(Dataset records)
:::

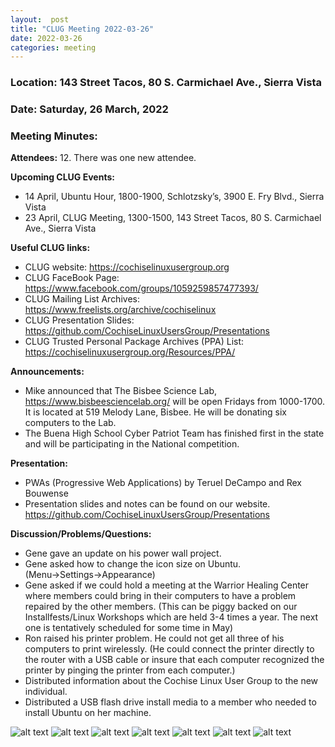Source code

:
 ```yaml
---
layout:  post
title: "CLUG Meeting 2022-03-26"
date: 2022-03-26
categories: meeting
---
```


### Location: 143 Street Tacos, 80 S. Carmichael Ave., Sierra Vista

### Date: Saturday, 26 March, 2022

### Meeting Minutes:

**Attendees:** 12.  There was one new attendee.

**Upcoming CLUG Events:**
 * 14 April, Ubuntu Hour, 1800-1900, Schlotzsky’s, 3900 E. Fry Blvd., Sierra Vista 
 * 23 April, CLUG Meeting, 1300-1500, 143 Street Tacos, 80 S. Carmichael Ave., Sierra Vista

**Useful CLUG links:**
 * CLUG website:  https://cochiselinuxusergroup.org
 * CLUG FaceBook Page:  https://www.facebook.com/groups/1059259857477393/
 * CLUG Mailing List Archives:  https://www.freelists.org/archive/cochiselinux
 * CLUG Presentation Slides:  https://github.com/CochiseLinuxUsersGroup/Presentations
 * CLUG Trusted Personal Package Archives (PPA) List: https://cochiselinuxusergroup.org/Resources/PPA/

**Announcements:**
 * Mike announced that The Bisbee Science Lab, https://www.bisbeesciencelab.org/ will be open Fridays from 1000-1700.  It is located at 519 Melody Lane, Bisbee.  He will be donating six computers to the Lab.
 * The Buena High School Cyber Patriot Team has finished first in the state and will be participating in the National competition.

**Presentation:**   
 * PWAs (Progressive Web Applications) by Teruel DeCampo and Rex Bouwense
 * Presentation slides and notes can be found on our website.  https://github.com/CochiseLinuxUsersGroup/Presentations

 **Discussion/Problems/Questions:**
  * Gene gave an update on his power wall project.
  * Gene asked how to change the icon size on Ubuntu.  (Menu→Settings→Appearance)
  * Gene asked if we could hold a meeting at the Warrior Healing Center where members could bring in their computers to have a problem repaired by the other members. (This can be piggy backed on our Installfests/Linux Workshops which are held 3-4 times a year.  The next one is tentatively scheduled for some time in May)
  * Ron raised his printer problem.  He could not get all three of his computers to print wirelessly.  (He could connect the printer directly to the router with a USB cable or insure that each computer recognized the printer by pinging the printer from each computer.)
  * Distributed information about the Cochise Linux User Group to the new individual.
  * Distributed a USB flash drive install media to a member who needed to install Ubuntu on her machine.

![alt text](https://raw.githubusercontent.com/CochiseLinuxUsersGroup/CochiseLinuxUsersGroup.github.io/master/images2/rsz_clug_meeting_2022-03-26_1.jpg)
![alt text](https://raw.githubusercontent.com/CochiseLinuxUsersGroup/CochiseLinuxUsersGroup.github.io/master/images2/rsz_clug_meeting_2022-03-26_2.jpg)
![alt text](https://raw.githubusercontent.com/CochiseLinuxUsersGroup/CochiseLinuxUsersGroup.github.io/master/images2/rsz_clug_meeting_2022-03-26_3.jpg)
![alt text](https://raw.githubusercontent.com/CochiseLinuxUsersGroup/CochiseLinuxUsersGroup.github.io/master/images2/rsz_clug_meeting_2022-03-26_4.jpg)
![alt text](https://raw.githubusercontent.com/CochiseLinuxUsersGroup/CochiseLinuxUsersGroup.github.io/master/images2/rsz_clug_meeting_2022-03-26_5.jpg)
![alt text](https://raw.githubusercontent.com/CochiseLinuxUsersGroup/CochiseLinuxUsersGroup.github.io/master/images2/rsz_clug_meeting_2022-03-26_6.jpg)
![alt text](https://raw.githubusercontent.com/CochiseLinuxUsersGroup/CochiseLinuxUsersGroup.github.io/master/images2/rsz_clug_meeting_2022-03-26_7.jpg)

:::

Exercise objective:
Return the records above exactly, without the pictures.

Output for this task:
Source code

:
 ```yaml
---
layout:  post
title: "CLUG Meeting 2022-03-26"
date: 2022-03-26
categories: meeting
---
```


### Location: 143 Street Tacos, 80 S. Carmichael Ave., Sierra Vista

### Date: Saturday, 26 March, 2022

### Meeting Minutes:

**Attendees:** 12.  There was one new attendee.

**Upcoming CLUG Events:**
 * 14 April, Ubuntu Hour, 1800-1900, Schlotzsky’s, 3900 E. Fry Blvd., Sierra Vista 
 * 23 April, CLUG Meeting, 1300-1500, 143 Street Tacos, 80 S. Carmichael Ave., Sierra Vista

**Useful CLUG links:**
 * CLUG website:  https://cochiselinuxusergroup.org
 * CLUG FaceBook Page:  https://www.facebook.com/groups/1059259857477393/
 * CLUG Mailing List Archives:  https://www.freelists.org/archive/cochiselinux
 * CLUG Presentation Slides:  https://github.com/CochiseLinuxUsersGroup/Presentations
 * CLUG Trusted Personal Package Archives (PPA) List: https://cochiselinuxusergroup.org/Resources/PPA/

**Announcements:**
 * Mike announced that The Bisbee Science Lab, https://www.bisbeesciencelab.org/ will be open Fridays from 1000-1700.  It is located at 519 Melody Lane, Bisbee.  He will be donating six computers to the Lab.
 * The Buena High School Cyber Patriot Team has finished first in the state and will be participating in the National competition.

**Presentation:**   
 * PWAs (Progressive Web Applications) by Teruel DeCampo and Rex Bouwense
 * Presentation slides and notes can be found on our website.  https://github.com/CochiseLinuxUsersGroup/Presentations

 **Discussion/Problems/Questions:**
  * Gene gave an update on his power wall project.
  * Gene asked how to change the icon size on Ubuntu.  (Menu→Settings→Appearance)
  * Gene asked if we could hold a meeting at the Warrior Healing Center where members could bring in their computers to have a problem repaired by the other members. (This can be piggy backed on our Installfests/Linux Workshops which are held 3-4 times a year.  The next one is tentatively scheduled for some time in May)
  * Ron raised his printer problem.  He could not get all three of his computers to print wirelessly.  (He could connect the printer directly to the router with a USB cable or insure that each computer recognized the printer by pinging the printer from each computer.)
  * Distributed information about the Cochise Linux User Group to the new individual.
  * Distributed a USB flash drive install media to a member who needed to install Ubuntu on her machine.

![alt text](https://raw.githubusercontent.com/CochiseLinuxUsersGroup/CochiseLinuxUsersGroup.github.io/master/images2/rsz_clug_meeting_2022-03-26_1.jpg)
![alt text](https://raw.githubusercontent.com/CochiseLinuxUsersGroup/CochiseLinuxUsersGroup.github.io/master/images2/rsz_clug_meeting_2022-03-26_2.jpg)
![alt text](https://raw.githubusercontent.com/CochiseLinuxUsersGroup/CochiseLinuxUsersGroup.github.io/master/images2/rsz_clug_meeting_2022-03-26_3.jpg)
![alt text](https://raw.githubusercontent.com/CochiseLinuxUsersGroup/CochiseLinuxUsersGroup.github.io/master/images2/rsz_clug_meeting_2022-03-26_4.jpg)
![alt text](https://raw.githubusercontent.com/CochiseLinuxUsersGroup/CochiseLinuxUsersGroup.github.io/master/images2/rsz_clug_meeting_2022-03-26_5.jpg)
![alt text](https://raw.githubusercontent.com/CochiseLinuxUsersGroup/CochiseLinuxUsersGroup.github.io/master/images2/rsz_clug_meeting_2022-03-26_6.jpg)
![alt text](https://raw.githubusercontent.com/CochiseLinuxUsersGroup/CochiseLinuxUsersGroup.github.io/master/images2/rsz_clug_meeting_2022-03-26_7.jpg)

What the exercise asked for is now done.